== To do ==
Using the entries below, copy exactly each line from the line with "scroll(709, 256, down, 8)" up to and including the line with "scroll(756, 241, up, 5)", with every picture left out.

== Given data ==
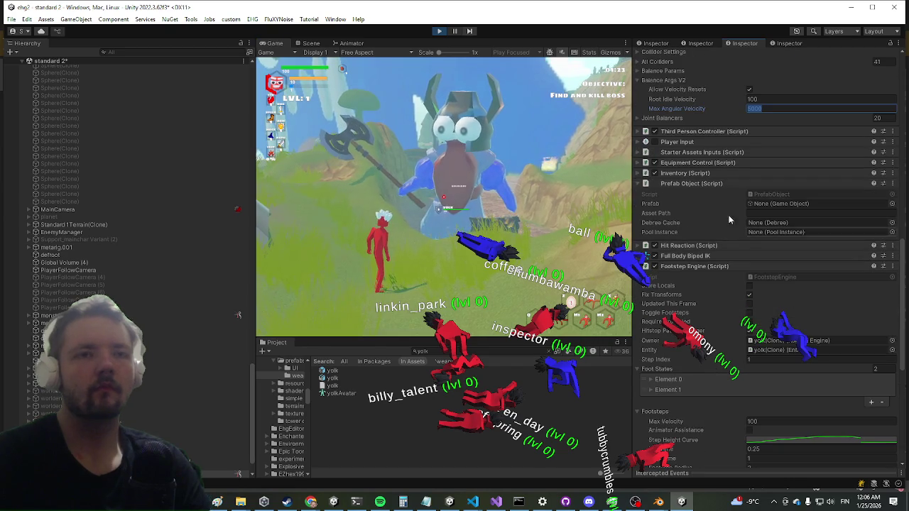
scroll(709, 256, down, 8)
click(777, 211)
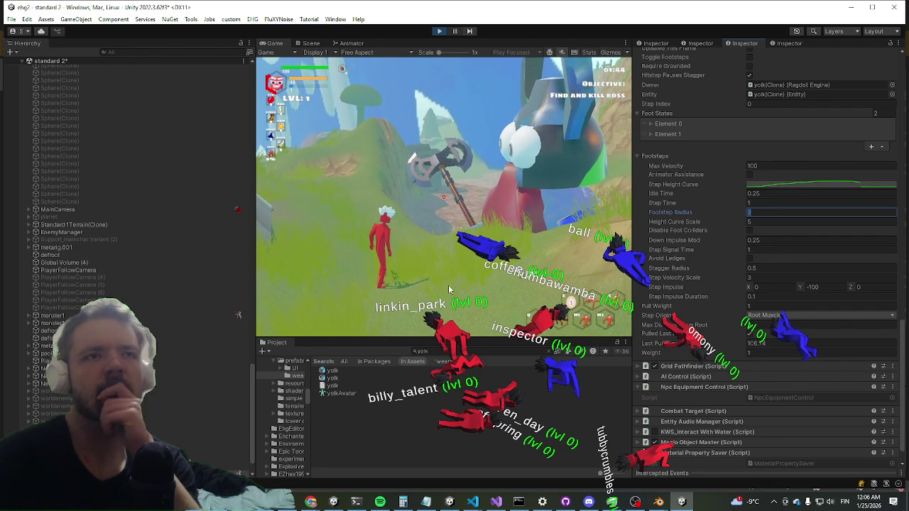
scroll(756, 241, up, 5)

---

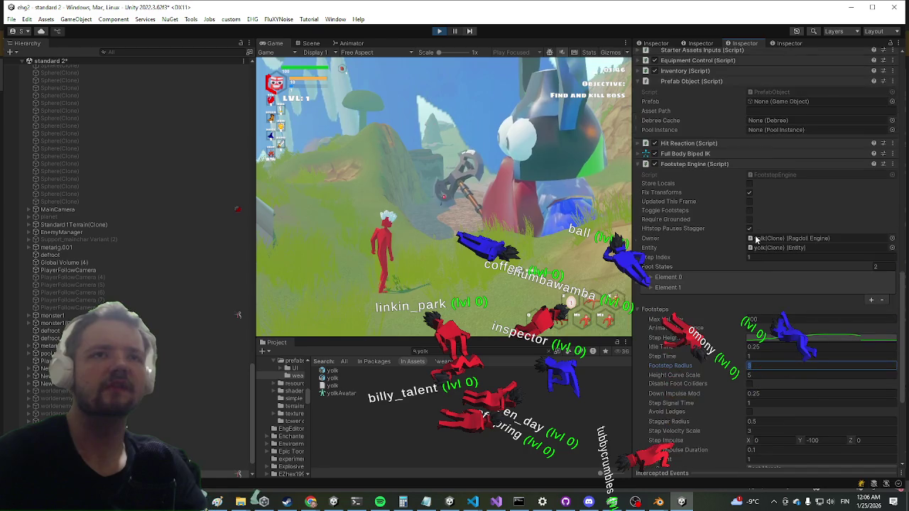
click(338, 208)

== Reply ==
scroll(709, 256, down, 8)
click(777, 211)
scroll(756, 241, up, 5)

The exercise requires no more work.